Insureds' $20 Million Settlement Payment to FTC Redress Fund Held Uninsurable Restitution
The Commonwealth Court of Pennsylvania, which is overseeing the liquidation of the insurer in the coverage dispute, entered an order approving the insurer’s denial of coverage under an excess policy for a $20 million settlement that two individual insureds paid into a Federal Trade Commission (FTC) redress fund. The court adopted the recommendation of the referee appointed to hear the coverage dispute, who applied California law and concluded that the insurer was entitled to summary judgment following briefing and oral argument. Wiley Rein represented the insurer before the referee.
The insureds, the founder and CEO of the insured mortgage lender and his wife, also a former officer and director of the company, sought coverage for $20 million they personally paid to settle numerous lawsuits filed against them concerning the company’s lending practices. The $20 million payment was part of a global settlement of actions filed by the FTC, the American Association of Retired Persons, six states’ attorneys general and various private individuals that named as defendants the insureds, the company and others. These actions alleged that the lender and the insureds engaged in fraudulent and predatory lending practices, in violation of state and federal laws, and charged borrowers unconscionable fees and interest.
The referee first concluded that the insureds had not incurred any covered or insurable “Loss” because their $20 million payment constituted uninsurable restitution under applicable California law. The referee noted that, pursuant to the underlying settlement, the insureds’ payment was transferred to an FTC-administered redress fund from which class members were to receive refunds in the amount of the loan origination fees paid to the lender. Accordingly, the referee concluded that the fees were amounts to which the lender was not entitled in the first instance and were uninsurable restitution.
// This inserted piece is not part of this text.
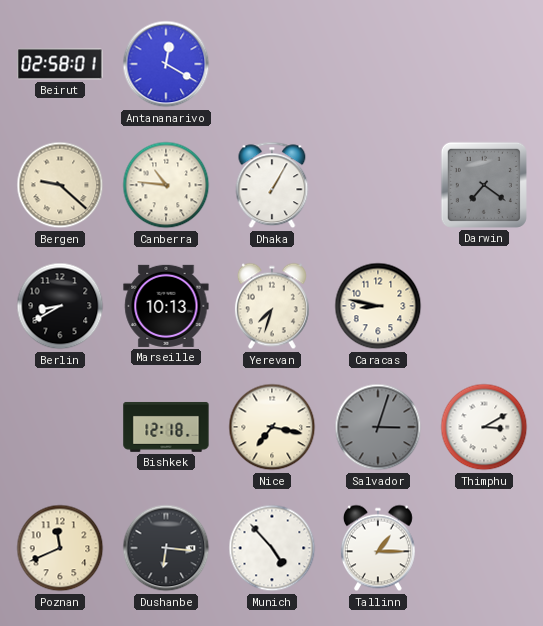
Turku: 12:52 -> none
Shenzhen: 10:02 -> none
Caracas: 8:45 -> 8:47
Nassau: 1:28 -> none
The referee also concluded that a prior litigation exclusion in the excess policy independently barred coverage. The exclusion barred coverage for Loss in connection with claims against the directors and officers arising from or based on substantially the same matters as alleged in litigation against the company prior to or pending as of July 29, 1997. The referee noted that the lawsuits for which the insureds sought coverage and two other lawsuits filed against the company in 1996 included common allegations that the lender and other defendants used deceptive sales practices to misrepresent and conceal unconscionable fees and the principal amount of loans. In addition, the referee found common allegations that the defendants induced vulnerable individuals, and particularly elderly homeowners, to borrow without regard to their ability to repay in order to charge unconscionable fees and appropriate the equity in the borrowers’ homes.
On the other hand, the referee declined to find as a matter of law that coverage was barred based on two additional independent grounds—a warranty statement and a fraud exclusion. The CEO had warranted as of the inception date of the policy that, to the best of his knowledge, none of the directors or officer had knowledge of any facts or circumstances that might give rise to a claim under the proposed excess policy. The warranty also provided that, if such knowledge of any such fact or circumstance exists, any claim arising therefrom would be excluded from coverage under the excess policy. The referee noted that, although circumstantial evidence indicated that the CEO had knowledge of unlawful lending practices prior to the time he signed the warranty statement, neither party had introduced direct evidence with respect to whether the warranty statement was breached.
The referee also declined to grant summary judgment to the insurer based on the fraud exclusion, which barred coverage for claims brought about or contributed to in fact by any dishonest or fraudulent act or omission by the directors or officers, as established by a judgment or other final adjudication. The insurer argued that such a final adjudication occurred in related litigation that continued against entities that provided the lender with financing in connection with its mortgage lending activities. The jury in that litigation found that the financing entities had aided and abetted the settled defendants’ fraud. The referee reasoned that it would be unfair to apply these findings of fraud to the insureds because they were not a party to the litigation when the findings were made.